Государь со звериным рыком ринулся вперед, настиг беглянку уже почти в сенях, вцепился ей в плечи так, что девушка не удержалась и завалилась навзничь. Взвизгнула дико, попыталась вскочить, но тут набежал Бельский, облапил ее своими длиннющими ручищами.
Придверница билась, рвалась, оглашая покои пронзительными воплями. В дверях замелькали встревоженные лица стражи, но государь так гаркнул, что лица мгновенно исчезли.
Придверница уже лежала на полу, Годунов придавливал ее плечи, а Бельский, сосредоточенно сопя, задирал ярко-голубой сарафан и сорочку. В воздухе мелькали длинные голенастые ноги, поросшие густым рыжим волосом, потом… потом явилось взорам мужское естество.
– Та-ак… – выдавил царь хрипло, и тотчас – громче, грознее: – Та-ак!
Ворвался обратно в опочивальню.
Анница, свесившись с постели, пыталась разглядеть, что творится в столовой. Иван Васильевич коршуном налетел на жену, вцепился в волосы, принялся тянуть с ложа с такой силой, что вмиг стащил на пол. Зашагал обратно, волоча за собой кричащую, стонущую царицу.
Из горла Анницы вырвался слабый хрип, и она беспомощно обмякла. Царь, поддерживая обезумевшую от страха женщину одной рукой, протянул правую за спину, нетерпеливо пошевелил пальцами. Понятливый Годунов оглянулся и увидел на полу отброшенный посох.
Прополз на коленях, схватил тяжелую палку, передал государю. Анница слабо пошевелила губами, когда муж занес посох, но не успела исторгнуть ни звука. Иван Васильевич ударил рыжего охальника по голове: боковым взмахом, но так сильно, что проломил череп, снес кожу с пол-лица и раздробил нос.
Со свистом выдохнув сквозь зубы, царь разжал левую руку, которой держал за волосы жену, и обеспамятевшая Анница мягко свалилась на мертвое тело, прижавшись всем лицом к изуродованному, окровавленному лицу незнакомца.
На другой день к воротам Тихвинского монастыря подъехала большая телега, окруженная всадниками. Двери монастыря немедленно открылись: приблизительно за час до этого в монастырь прибыл гонец, предупредивший игуменью о том, чту здесь должно вскоре произойти, поэтому и она сама, и сестры были вполне готовы.
Телега въехала во двор и остановилась перед храмом. Все увидели, что на соломе лежит связанная женщина в одной сорочке. Лицо ее было покрыто коркой засохшей крови, волосы спереди и рубаха – все было в крови. Даже когда Годунов развязал ее и несколькими шлепками по щекам привел в себя, она не смогла шевельнуться: так избито было ее тело немилосердной тряской на телеге, так затекло от долгой неподвижности.

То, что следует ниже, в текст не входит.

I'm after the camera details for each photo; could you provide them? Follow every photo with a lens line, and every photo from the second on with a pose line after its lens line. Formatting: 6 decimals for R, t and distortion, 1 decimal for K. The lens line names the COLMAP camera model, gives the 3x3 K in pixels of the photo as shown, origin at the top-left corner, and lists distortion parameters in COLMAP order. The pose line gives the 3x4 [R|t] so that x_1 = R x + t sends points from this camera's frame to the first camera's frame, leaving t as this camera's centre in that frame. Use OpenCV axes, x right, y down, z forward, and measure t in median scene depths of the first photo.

Игуменья сделала знак одной из сестер – та приблизилась, обтерла лицо незнакомки. Из-под кровавой коросты выступили правильные, красивые, только безмерно исхудалые черты, блеснули исплаканные зеленые глаза. Женщина, чудилось, была в полубессознательном состоянии.

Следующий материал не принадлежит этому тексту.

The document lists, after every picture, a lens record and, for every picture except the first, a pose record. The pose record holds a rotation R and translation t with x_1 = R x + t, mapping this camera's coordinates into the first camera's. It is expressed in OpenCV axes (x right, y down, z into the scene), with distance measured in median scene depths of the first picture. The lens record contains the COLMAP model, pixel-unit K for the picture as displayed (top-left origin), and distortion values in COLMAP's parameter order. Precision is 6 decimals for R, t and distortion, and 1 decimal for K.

Ее вытащили из телеги и под руки повлекли во храм, где уже мерцали лампады перед иконостасом, колыхалось свечное пламя, копился в углах зловещий полумрак и черные очи святых скорбно, а может быть, равнодушно смотрели на происходящее.
Женщину опустили в кресло, стоящее перед царскими вратами. Она подняла голову, слабой, непослушной рукой убрала волосы с лица, огляделась и с видимым наслаждением втянула ноздрями сладковатый ладанный дух.

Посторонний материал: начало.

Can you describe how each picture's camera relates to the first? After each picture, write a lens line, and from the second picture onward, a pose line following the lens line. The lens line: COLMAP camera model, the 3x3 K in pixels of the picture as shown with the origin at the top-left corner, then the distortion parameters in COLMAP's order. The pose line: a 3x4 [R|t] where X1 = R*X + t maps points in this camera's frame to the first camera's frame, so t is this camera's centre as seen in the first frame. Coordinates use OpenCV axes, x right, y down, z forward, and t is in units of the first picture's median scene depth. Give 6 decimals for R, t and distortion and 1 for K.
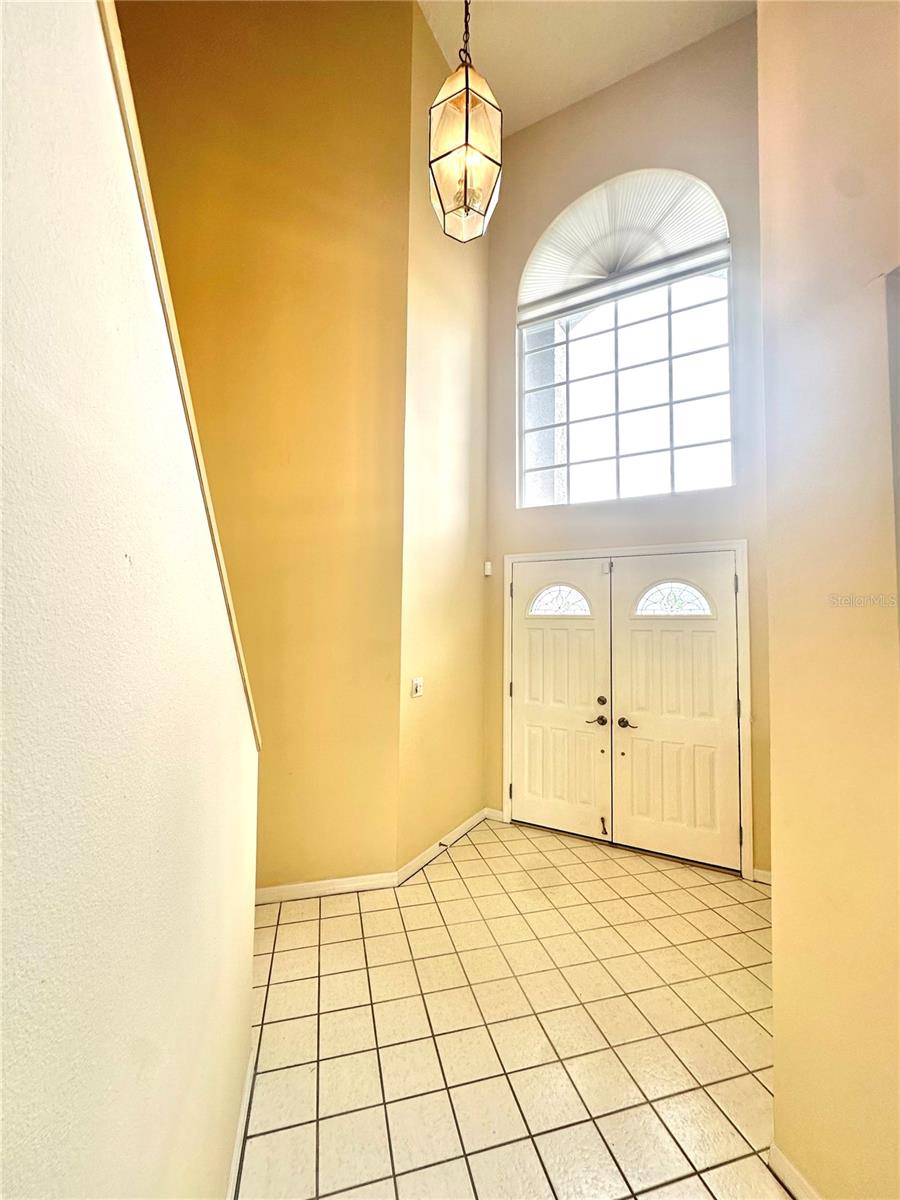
lens RADIAL K [[474.2, 0, 451.7], [0, 474.2, 600.6], [0, 0, 1]] dist [-0.005098, -0.000294]
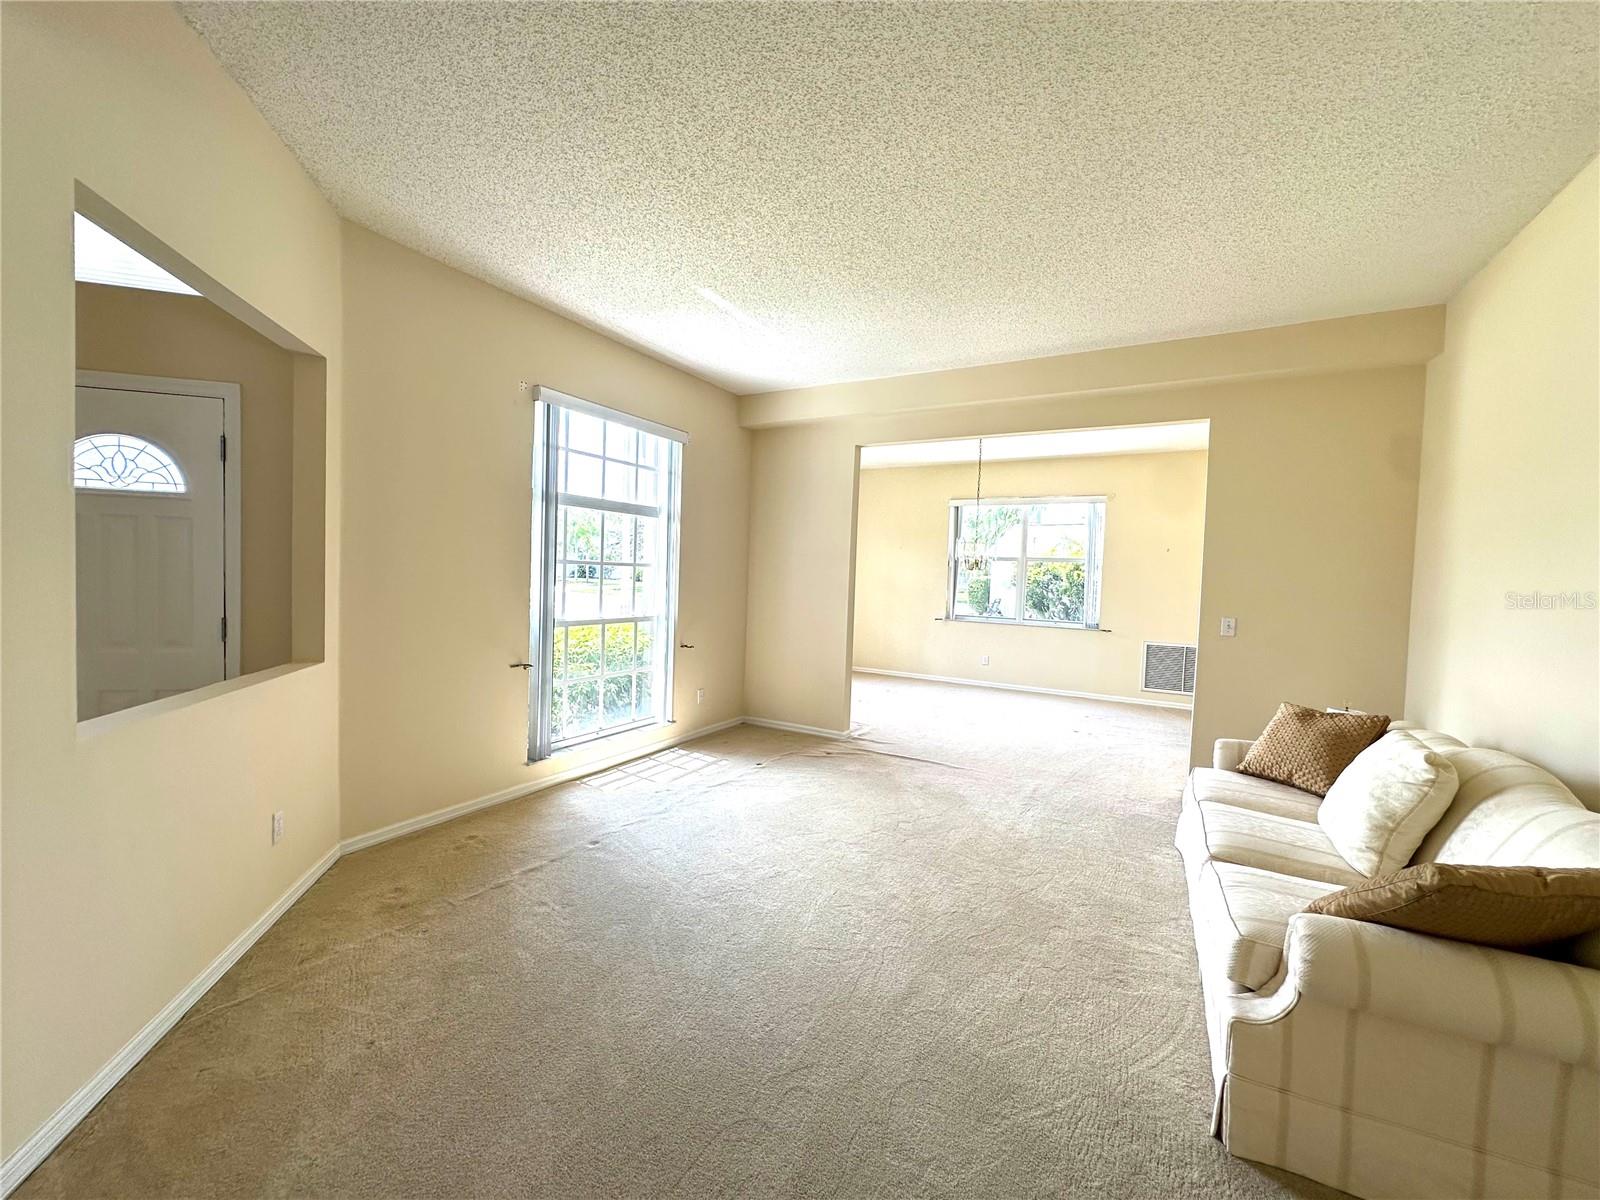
lens RADIAL K [[632.3, 0, 802.5], [0, 632.3, 588.2], [0, 0, 1]] dist [-0.005098, -0.000294]
pose [[0.702960, -0.024883, 0.710794, 0.492449], [-0.079909, 0.990297, 0.113695, -0.006216], [-0.706726, -0.136722, 0.694151, -0.212758]]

Началась служба. Женщина то внимательно слушала древние, неразборчивые слова молитв, то погружалась в забытье; слабая, бессмысленная улыбка блуждала по ее лицу. Однако темная фигура Годунова, стоящего в полушаге от кресла, выражала нескрываемое напряжение. Казалось, он был готов ко всяким неожиданностям – и не напрасно.